Who should govern Scotland?

In the wake of yesterday’s results, the debate is well underway about who should form the next executive at Holyrood.

Neal Ascherson wants an SNP-Lib Dem alliance:

Like it or not, the Lib-Dems (who more or less held their own in this
election) still guard the gate to power. They are thinking hard about
their options. For all their pro-Union distrust of the Nats, they
recognise that this election confirmed a powerful new impatience for
more (if not yet full) independence in Scotland. Their own programme is
for a radical expansion of the Scottish parliament’s powers. But the
stonily Unionist rhetoric of Gordon Brown during this campaign shows
what an uphill struggle this will be, a struggle in which the SNP is
their only conceivable ally. (Comment is Free)

Paul Linford wants a unionist grand coalition:

Salmond’s commitment to staging and winning a win a referendum on
Scottish independence by 2010 is a policy so dangerous and so utterly
wrong-headed both for Scotland and for Britain as a whole that he must
be prevented from ever being in a position to carry it out.

Whatever
their differences on other matters, the future of the UK is an issue of
such importance that Labour, the Tories and the Lib Dems should now
agree to form a Grand Coalition that reflects the unionist viewpoint of
the majority of the Scottish people. (Paul Linford)

It looks as if the unionist position on a referendum is now the same in Scotland as in Northern Ireland. That is that a referendum would kill off the nationalists for a generation, but only a fool or a knave would suggest actually holding one.

▸ Dataset extract:
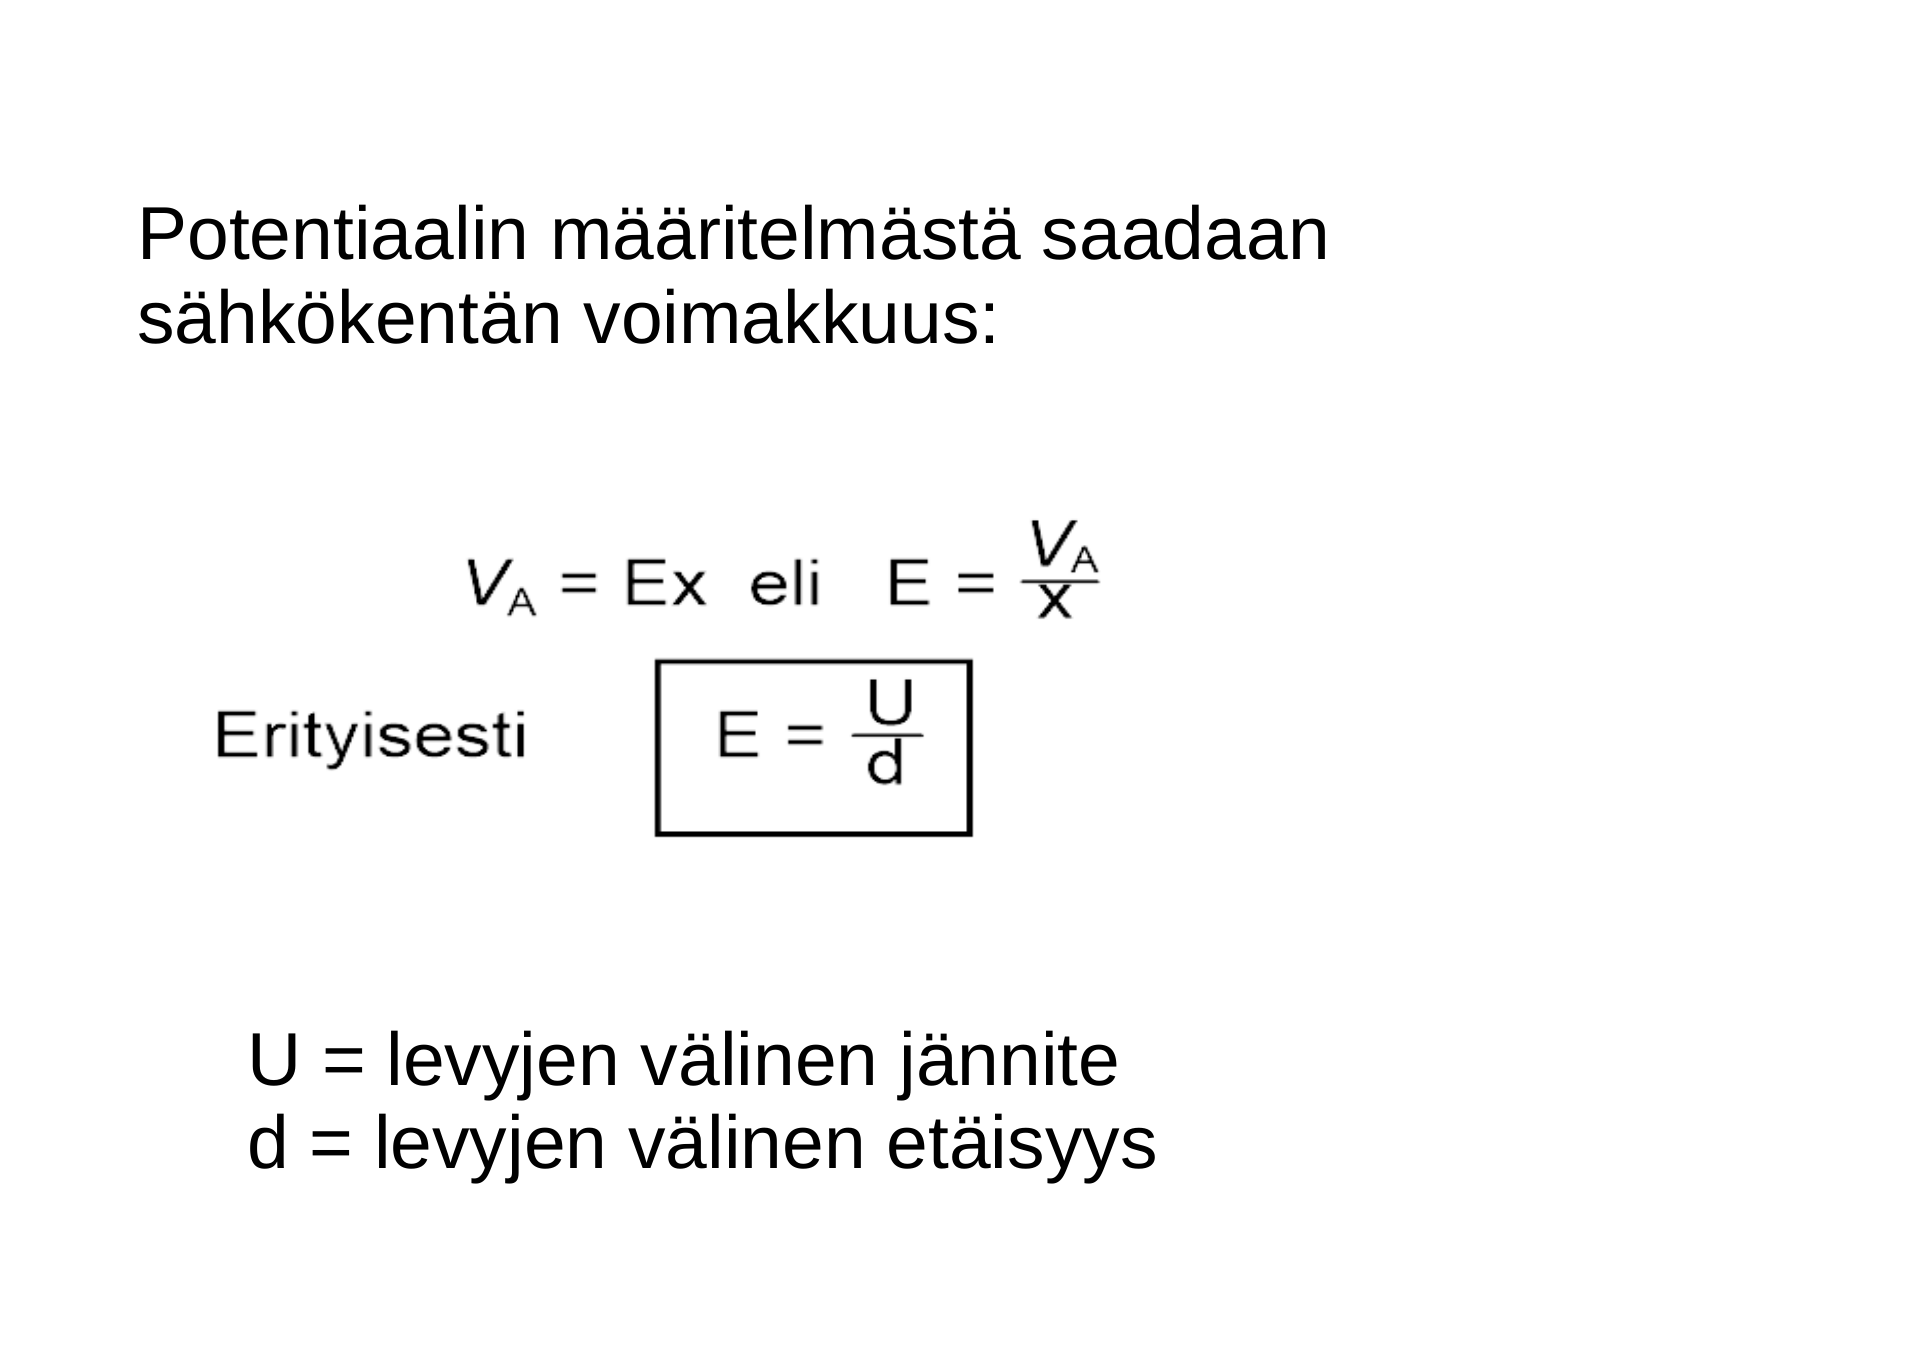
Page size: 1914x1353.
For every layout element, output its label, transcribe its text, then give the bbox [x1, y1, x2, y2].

▸ Exercise tasks:
[1] Duplicate the stretch of the post on who should govern Scotland from "Salmond’s commitment to" through "carry it out.".
[2] In the post on who should govern Scotland, what kind of alliance does Neal Ascherson want?
The material comes from a separate source and has no connection to the post on who should govern Scotland.

▸ Exercise solutions:
[1]
Salmond’s commitment to staging and winning a win a referendum on
Scottish independence by 2010 is a policy so dangerous and so utterly
wrong-headed both for Scotland and for Britain as a whole that he must
be prevented from ever being in a position to carry it out.

[2] An SNP-Lib Dem alliance.